Lisa Koch and Peggy Platt
Most every holiday season in recent memory, veteran comic actress/singers Lisa Koch and Peggy Platt have made the avalanche of holiday hokum on Seattle stages easier to take by offering a hilarious, hearty concoction known as Ham for the Holidays. This year's edition of the gay, lesbian, bisexual and transgender slanted (but hetero friendly) revue, subtitled Desperate Spuddwives, may well be their freshest and funniest yet, and also contains very few actual references to the season to be jolly. Praise the lord!

Sketches by Koch and Platt, with additional material by the show's adroit director Michael Oaks, recall vintage "Carol Burnett Show" and prime "Saturday Night Live", and director Oaks makes sure the pacing never lags. Though Koch and Platt dominate, they have wisely brought back rubber faced actor/pianist/musical director D. J. Gommels, and found the droll, lanky Vincent Kovar, and both play off them with ease and great abandon.

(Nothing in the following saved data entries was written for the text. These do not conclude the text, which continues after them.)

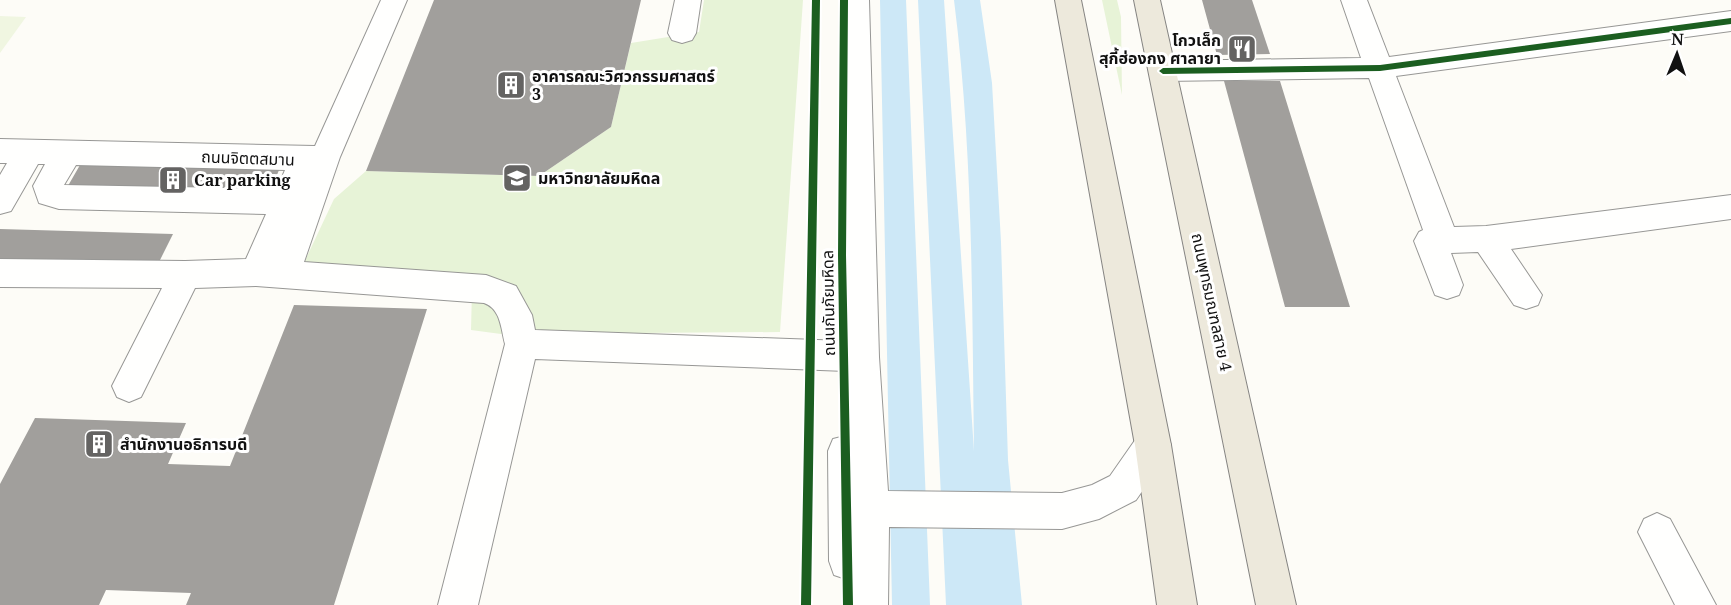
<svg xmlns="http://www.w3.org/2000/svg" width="1731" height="605" font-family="'Noto Serif','Noto Sans Thai',serif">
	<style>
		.green { fill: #e7f3d7 }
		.pitch { fill: #f0f6e1 }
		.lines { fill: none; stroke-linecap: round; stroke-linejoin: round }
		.canal { fill: #cde8f7; fill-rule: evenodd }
		.building { fill: #a19f9c }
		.minor-casing { stroke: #979795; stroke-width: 2 }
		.major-casing { stroke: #858482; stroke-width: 2 }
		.minor { fill: #fffffe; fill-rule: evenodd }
		.major { fill: #ede9dc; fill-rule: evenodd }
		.cycleway-casing { stroke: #fff; stroke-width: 4 }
		.cycleway { fill: #1b5e20; fill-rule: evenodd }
		.labels { text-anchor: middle; stroke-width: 6; stroke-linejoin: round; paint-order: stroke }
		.poi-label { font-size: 16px; font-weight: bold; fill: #111; stroke: #fff; text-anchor: start }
		.street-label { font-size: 16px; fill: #111; stroke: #fff }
	</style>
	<rect width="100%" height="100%" fill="#fdfcf7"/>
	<!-- green -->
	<path class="green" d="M704 0H803L780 332 501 334 471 330 472 290 294 284 334 199 366 171 539 176 611 127 631 43 699 32Z
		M1102 0H1117L1121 17 1122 95Z"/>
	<!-- pitch -->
	<path class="pitch" d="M0 16 26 17 0 53Z"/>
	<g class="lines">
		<!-- canal -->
		<path class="canal" d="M880 0H906L930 605H892Z
			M918 0H944L974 451C972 300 973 150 954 0H980L992 83 1001 242 1008 460 1022 605H984L979 533 984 605H946Z"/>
	</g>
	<!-- building -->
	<path class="building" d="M434 0H641L611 127 539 176 366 171Z
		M1202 0H1252L1270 54 1217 55Z
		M1224 81H1280L1350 307H1285Z
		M80 165 279 170 268 197 65 191Z
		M0 229 173 234 156 268 0 264Z
		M294 305 427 309 334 605H186L191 593 106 590 99 605H0V484L35 418 186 423 168 464 230 466Z"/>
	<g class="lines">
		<!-- minor casing -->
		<g class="minor-casing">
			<path id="minor" d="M381 0H407L340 157 304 262 486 275 516 286 532 315 535 330 845 341 843 0H869L879 357 888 491 1062 493 1092 485 1110 476 1140 433 1153 428 1166 433 1171 445 1166 457 1136 500 1099 519 1062 529 889 527 888 605H848L849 580 834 575 829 561 828 451 833 439 849 435 846 371 535 359 478 605H438L505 344C501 329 501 309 484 303L256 286 195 288 141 397 129 402 117 397 112 386 162 288 0 287V259L185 261 246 259 266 214 59 209 39 203 33 186 45 164H38L11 211 0 214V175L7 163H0V139L315 146ZM76 165 285 170 277 189 64 185Z
				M675 0H701L696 33 692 40 682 43 672 40 668 33Z
				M1341 0H1367L1389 57 1731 11V31L1396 76 1454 227 1486 226 1731 195V219L1511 249 1542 295 1538 305 1526 309 1514 305 1478 252 1451 253 1463 285 1459 295 1447 299 1435 295 1414 241 1419 232 1423 230 1369 78 1163 81 1153 78 1149 71 1153 64 1163 61 1361 58Z
				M1657 513 1670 519 1716 605H1675L1638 532 1644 519Z"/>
		</g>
		<!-- major casing -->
		<g class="major-casing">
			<path id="major" d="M1055 0H1081L1171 445 1197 605H1157L1135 445Z
				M1134 0H1160L1296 605H1256Z"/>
		</g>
		<!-- minor -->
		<use href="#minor" class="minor"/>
		<!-- major -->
		<use href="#major" class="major"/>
		<!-- cycleway casing -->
		<g class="cycleway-casing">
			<path id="cycleway" d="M812 0H820L811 605H801Z
				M840 0H848L846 255 853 605H843L838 255Z
				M1731 18V24L1380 71 1163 74 1159 71 1163 68 1380 65Z"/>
		</g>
		<!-- cycleway -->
		<use href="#cycleway" class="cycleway"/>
	</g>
	<!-- icons -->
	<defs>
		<g id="restaurant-square" transform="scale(1.5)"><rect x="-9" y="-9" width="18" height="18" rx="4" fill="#646362" stroke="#fff"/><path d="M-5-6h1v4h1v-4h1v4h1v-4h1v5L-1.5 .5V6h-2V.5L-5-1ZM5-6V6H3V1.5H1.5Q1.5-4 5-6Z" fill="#fff"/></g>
		<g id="building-square" transform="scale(1.5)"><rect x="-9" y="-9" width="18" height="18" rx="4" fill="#646362" stroke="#fff"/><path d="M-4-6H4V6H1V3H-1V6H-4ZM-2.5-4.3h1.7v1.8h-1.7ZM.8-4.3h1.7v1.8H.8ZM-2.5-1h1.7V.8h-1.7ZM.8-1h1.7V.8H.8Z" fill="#fff"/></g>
		<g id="university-square" transform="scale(1.5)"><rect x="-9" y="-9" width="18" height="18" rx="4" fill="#646362" stroke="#fff"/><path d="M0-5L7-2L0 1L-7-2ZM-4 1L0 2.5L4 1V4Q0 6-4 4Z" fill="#fff"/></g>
	</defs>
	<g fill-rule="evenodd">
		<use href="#restaurant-square" x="1242" y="49"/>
		<use href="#building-square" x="511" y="85"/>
		<use href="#university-square" x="517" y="178"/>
		<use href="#building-square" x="173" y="180"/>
		<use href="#building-square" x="99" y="444"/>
	</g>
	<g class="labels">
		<!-- poi labels -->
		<g class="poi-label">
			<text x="1221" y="46" text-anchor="end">โกวเล็ก<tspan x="1221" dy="18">สุกี้ฮ่องกง ศาลายา</tspan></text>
			<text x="532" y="82">อาคารคณะวิศวกรรมศาสตร์<tspan x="532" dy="18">3</tspan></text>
			<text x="538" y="184">มหาวิทยาลัยมหิดล</text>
			<text x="194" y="186">Car parking</text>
			<text x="120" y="450">สำนักงานอธิการบดี</text>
		</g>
		<!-- street labels -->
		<g class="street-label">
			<text transform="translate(248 158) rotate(2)" y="6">ถนนจิตตสมาน</text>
			<text transform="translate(1212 302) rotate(78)" y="6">ถนนพุทธมณฑลสาย 4</text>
			<text transform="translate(828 303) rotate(-91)" y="6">ถนนกันภัยมหิดล</text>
		</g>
	</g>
	<!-- north arrow -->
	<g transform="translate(1677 54) rotate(2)" stroke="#ffffff" stroke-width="4.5" paint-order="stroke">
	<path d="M0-4.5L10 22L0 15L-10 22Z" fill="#111111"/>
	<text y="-9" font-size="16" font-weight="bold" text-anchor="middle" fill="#111111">N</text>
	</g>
</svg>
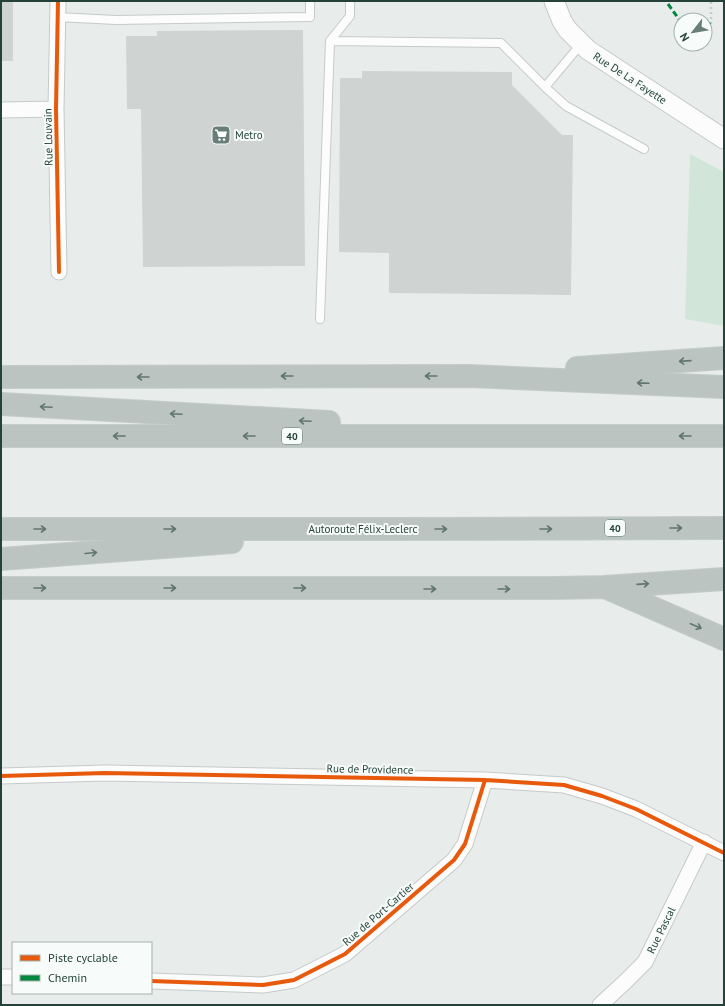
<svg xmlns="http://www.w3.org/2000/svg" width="725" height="1006" font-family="'PT Sans',sans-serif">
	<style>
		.green { fill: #d1e6d8 }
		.building { fill: #cfd4d2 }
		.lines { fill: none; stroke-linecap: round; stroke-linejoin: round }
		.service-casing { stroke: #c5cac8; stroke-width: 10 }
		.minor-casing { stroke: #c5cac8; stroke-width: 17 }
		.tertiary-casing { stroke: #c5cac8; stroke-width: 21 }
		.motorway-casing { stroke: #c3ccc9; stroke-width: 24 }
		.path { stroke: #c3ccca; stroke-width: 2.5; stroke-dasharray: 2 3; stroke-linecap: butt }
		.service { stroke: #fcfcfc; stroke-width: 8 }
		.minor { stroke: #fcfcfc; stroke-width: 15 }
		.tertiary { stroke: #fcfcfc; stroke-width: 19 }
		.motorway { stroke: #bcc4c2; stroke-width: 22 }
		.quiet { stroke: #00873e; stroke-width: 3; stroke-dasharray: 6 3; stroke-linecap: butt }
		.cycleway-casing { stroke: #f7fbf9; stroke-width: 6 }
		.cycleway { stroke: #e8590c; stroke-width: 4 }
		.oneway { stroke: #617670 }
		.labels { text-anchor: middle; stroke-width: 4; stroke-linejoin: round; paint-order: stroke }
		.shield { fill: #f7fbf9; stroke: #637a73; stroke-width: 1 }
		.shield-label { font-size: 10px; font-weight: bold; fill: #24423a }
		.street-label { font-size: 11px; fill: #24423a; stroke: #f7fbf9 }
		.poi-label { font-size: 11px; fill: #24423a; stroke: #f7fbf9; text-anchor: start }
	</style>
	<rect width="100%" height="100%" fill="#e8edeb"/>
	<path class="green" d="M 690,154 L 724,172 L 724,326 L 685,319 Z"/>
	<path class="building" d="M 1,1 L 13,1 L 13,61 L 1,61 Z
		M 303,30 L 305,266 L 143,267 L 141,109 L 127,109 L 126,36 L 157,36 L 157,31 Z
		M 362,71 L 512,72 L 512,85 L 562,135 L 573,135 L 571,295 L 389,293 L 389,253 L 339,252 L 340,78 L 362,78 Z"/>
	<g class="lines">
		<g class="service-casing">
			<path id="service" d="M 57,17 L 116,20 L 310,17 L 310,1
				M 330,41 L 501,43 L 545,87
				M 581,44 L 545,87 L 566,106 L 644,149
				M 320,319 L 330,41 L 350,16 L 350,1"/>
		</g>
		<g class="minor-casing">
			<path id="minor" d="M 58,1 L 56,109 L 59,272
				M 1,110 L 56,109
				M 1,776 L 105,773 L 485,780 L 564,785 L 602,796 L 636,809 L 724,853
				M 1,977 L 13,977
				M 151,981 L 263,985 L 294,980 L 345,954 L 454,860 L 465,844 L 485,780
				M 600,1005 L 625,982 L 645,962 L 704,842"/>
		</g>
		<g class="tertiary-casing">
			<path id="tertiary" d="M 554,1 L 562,21 L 567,29 L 588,50 L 724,139"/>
		</g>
		<g class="motorway-casing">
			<path id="motorway" d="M 577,368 L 724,358
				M 1,377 L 470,376 L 724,387
				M 1,404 L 329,422
				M 1,436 L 724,436
				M 1,529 L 388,529 L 724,528
				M 1,559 L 232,542
				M 1,588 L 555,588 L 604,587 L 724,579
				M 607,588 L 724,639"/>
		</g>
		<path class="path" d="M 711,24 L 711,1"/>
		<use href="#service" class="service"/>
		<use href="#minor" class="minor"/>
		<use href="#tertiary" class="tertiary"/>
		<use href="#motorway" class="motorway"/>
		<path class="quiet" d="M 668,4 L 681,22
			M 705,25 L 711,24"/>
		<g class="cycleway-casing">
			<path id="cycleway" d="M 58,1 L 56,109 L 59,272
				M 1,776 L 105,773 L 485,780 L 564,785 L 602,796 L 636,809 L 724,853
				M 151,981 L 263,985 L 294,980 L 345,954 L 454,860 L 465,844 L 485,780"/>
		</g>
		<use href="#cycleway" class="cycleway"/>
	</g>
	<defs><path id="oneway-shaft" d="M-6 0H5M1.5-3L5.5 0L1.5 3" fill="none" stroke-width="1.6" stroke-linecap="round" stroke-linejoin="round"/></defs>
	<g class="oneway">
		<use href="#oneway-shaft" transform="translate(685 361) rotate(176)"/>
		<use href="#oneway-shaft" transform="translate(287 376) rotate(180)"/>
		<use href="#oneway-shaft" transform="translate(431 376) rotate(180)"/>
		<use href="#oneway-shaft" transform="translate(143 377) rotate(180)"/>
		<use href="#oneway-shaft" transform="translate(643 383) rotate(-178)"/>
		<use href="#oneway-shaft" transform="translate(46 407) rotate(-177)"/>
		<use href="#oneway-shaft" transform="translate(176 414) rotate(-177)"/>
		<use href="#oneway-shaft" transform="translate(305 421) rotate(-177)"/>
		<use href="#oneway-shaft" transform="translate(119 436) rotate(180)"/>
		<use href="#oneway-shaft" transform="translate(249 436) rotate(180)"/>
		<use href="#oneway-shaft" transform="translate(685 436) rotate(180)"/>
		<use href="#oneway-shaft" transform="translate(676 528)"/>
		<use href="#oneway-shaft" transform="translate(40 529)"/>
		<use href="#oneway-shaft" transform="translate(170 529)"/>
		<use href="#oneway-shaft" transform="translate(441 529)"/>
		<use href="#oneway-shaft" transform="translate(546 529)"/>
		<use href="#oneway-shaft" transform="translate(91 553) rotate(-5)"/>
		<use href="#oneway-shaft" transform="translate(643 584) rotate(-4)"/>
		<use href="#oneway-shaft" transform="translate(40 588)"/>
		<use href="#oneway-shaft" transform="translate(170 588)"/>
		<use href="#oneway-shaft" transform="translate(300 588)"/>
		<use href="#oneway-shaft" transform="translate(430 589)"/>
		<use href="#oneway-shaft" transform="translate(504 589)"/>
		<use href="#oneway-shaft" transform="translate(696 626) rotate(23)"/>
	</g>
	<defs>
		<g id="supermarket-square" transform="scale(1)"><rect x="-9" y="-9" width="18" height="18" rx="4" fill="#697e78" stroke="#f7fbf9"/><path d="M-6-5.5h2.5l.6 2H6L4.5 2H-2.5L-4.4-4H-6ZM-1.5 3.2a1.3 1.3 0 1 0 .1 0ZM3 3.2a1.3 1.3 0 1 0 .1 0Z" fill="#fff"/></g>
	</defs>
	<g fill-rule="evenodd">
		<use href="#supermarket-square" x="221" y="135"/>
	</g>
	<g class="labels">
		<g class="shield">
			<rect x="282" y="428" width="20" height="16" rx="3"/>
			<rect x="605" y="520" width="20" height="16" rx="3"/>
		</g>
		<g class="shield-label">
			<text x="292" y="440">40</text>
			<text x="615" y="532">40</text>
		</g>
		<g class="street-label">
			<text transform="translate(630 78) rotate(33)" y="4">Rue De La Fayette</text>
			<text transform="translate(48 137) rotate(-91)" y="4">Rue Louvain</text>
			<text x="363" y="533">Autoroute Félix-Leclerc</text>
			<text transform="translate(370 769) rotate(1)" y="4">Rue de Providence</text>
			<text transform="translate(378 914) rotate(-41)" y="4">Rue de Port-Cartier</text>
			<text transform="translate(661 930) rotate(-64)" y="4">Rue Pascal</text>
		</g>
		<g class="poi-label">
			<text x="235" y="139">Metro</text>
		</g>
	</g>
	<rect width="725" height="1006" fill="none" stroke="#24423a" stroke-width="4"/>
	<rect x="12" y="942" width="140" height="52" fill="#f7fbf9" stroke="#a3b1ad"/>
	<rect x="20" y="955" width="20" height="6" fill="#e8590c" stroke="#a3b1ad"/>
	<text x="48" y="962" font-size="12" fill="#24423a">Piste cyclable</text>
	<rect x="20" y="975" width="20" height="6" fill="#00873e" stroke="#a3b1ad"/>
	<text x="48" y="982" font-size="12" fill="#24423a">Chemin</text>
	<g transform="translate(693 32) rotate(239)"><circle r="19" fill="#f7fbf9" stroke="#a3b1ad"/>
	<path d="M0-3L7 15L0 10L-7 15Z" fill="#697e78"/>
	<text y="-6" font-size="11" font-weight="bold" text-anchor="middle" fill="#24423a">N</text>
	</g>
</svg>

In act one, the foursome lead off with "The Sequim Men's Chorus", which ribs gay men's choruses in general (and the Seattle Men's Chorus in particular), and a gay-centric medley of familiar holiday tunes set to Koch's clever parody lyrics and interspersed with catty banter between the three chorus members and the choirmaster. The gentlest comedy of the evening is a chuckler entitled "Singles Sandbar" in which a pair of vacationing senior citizen straight women mistakenly assume that two age appropriate straight men are gay (and vice-versa). Platt then takes a solo turn with a zesty and zany "Slam Poet" bit, and Koch wows with her comic songwriting skills on "Middle Aged Woman," which she puts over with deadpan flair.  The act one curtain comes down on "Cheney Cheney Bang Bang" in which the four take pointed musical and comedic pot-shots at "Big Bad Dick" Cheney, and several other ripe-for-the-spoofing Republicans.

Act two is, if possible, even better as it gets to the evening's piece de resistance, the Spudds: Koch and Platt as Puget Sound's own mother and daughter trailer trash country music duo, Wynotta and Euomi Spudd.  After some initial banter (including a comic nod to Platt's own recent remarkable weight loss) which serves to reintroduce the pair, all four actors do a yeoman job of quick character, costume and wig changes, as the unseen voice of Mary Ellen narrates the sinister goings on in the Spudds' new neighborhood of Hysteria Lane. Kovar is an utter riot (and a sight to behold in drag) as he takes on the Marcia Cross, Eva Longoria and Felicity Huffman characters, but Gommels takes the cake (along with costumer Ken D. Powers) with his devastatingly hilarious Nicollette Sheridan, as well as fine cameos as Carlos and the snoopy Mrs. Huber. Platt doubles briefly but to great effect as Longoria's doomed mother-in-law, while Koch downright channels Teri Hatcher. No plot points will be given away here, but it should be duly noted that the current writing staff of "Saturday Night Live" didn't do half as well with their own recent spoof of "Desperate Housewives."

Scenic designer Dawn Lanphier Simon does a fine job of giving Theatre Off-Jackson's cozy stage just the right look for act one potpourri of sketches before transforming it into the Spudds' house in act two, and lighting designer Patti West uses her vast familiarity with Theatre Off-Jackson to make sure everyone looks good. Choreographer Sandra Singler provides simple but satisfying moves for the musical numbers.

In a month full of theatre, holiday slanted or not, Ham for the Holidays: Desperate Spuddwives has gotten a jump on donning its gay apparel, and putting a big ol' grin on audience members' faces. It runs through December 24 at Theatre Off-Jackson, 409 7th Avenue South in the International district of South Downtown Seattle.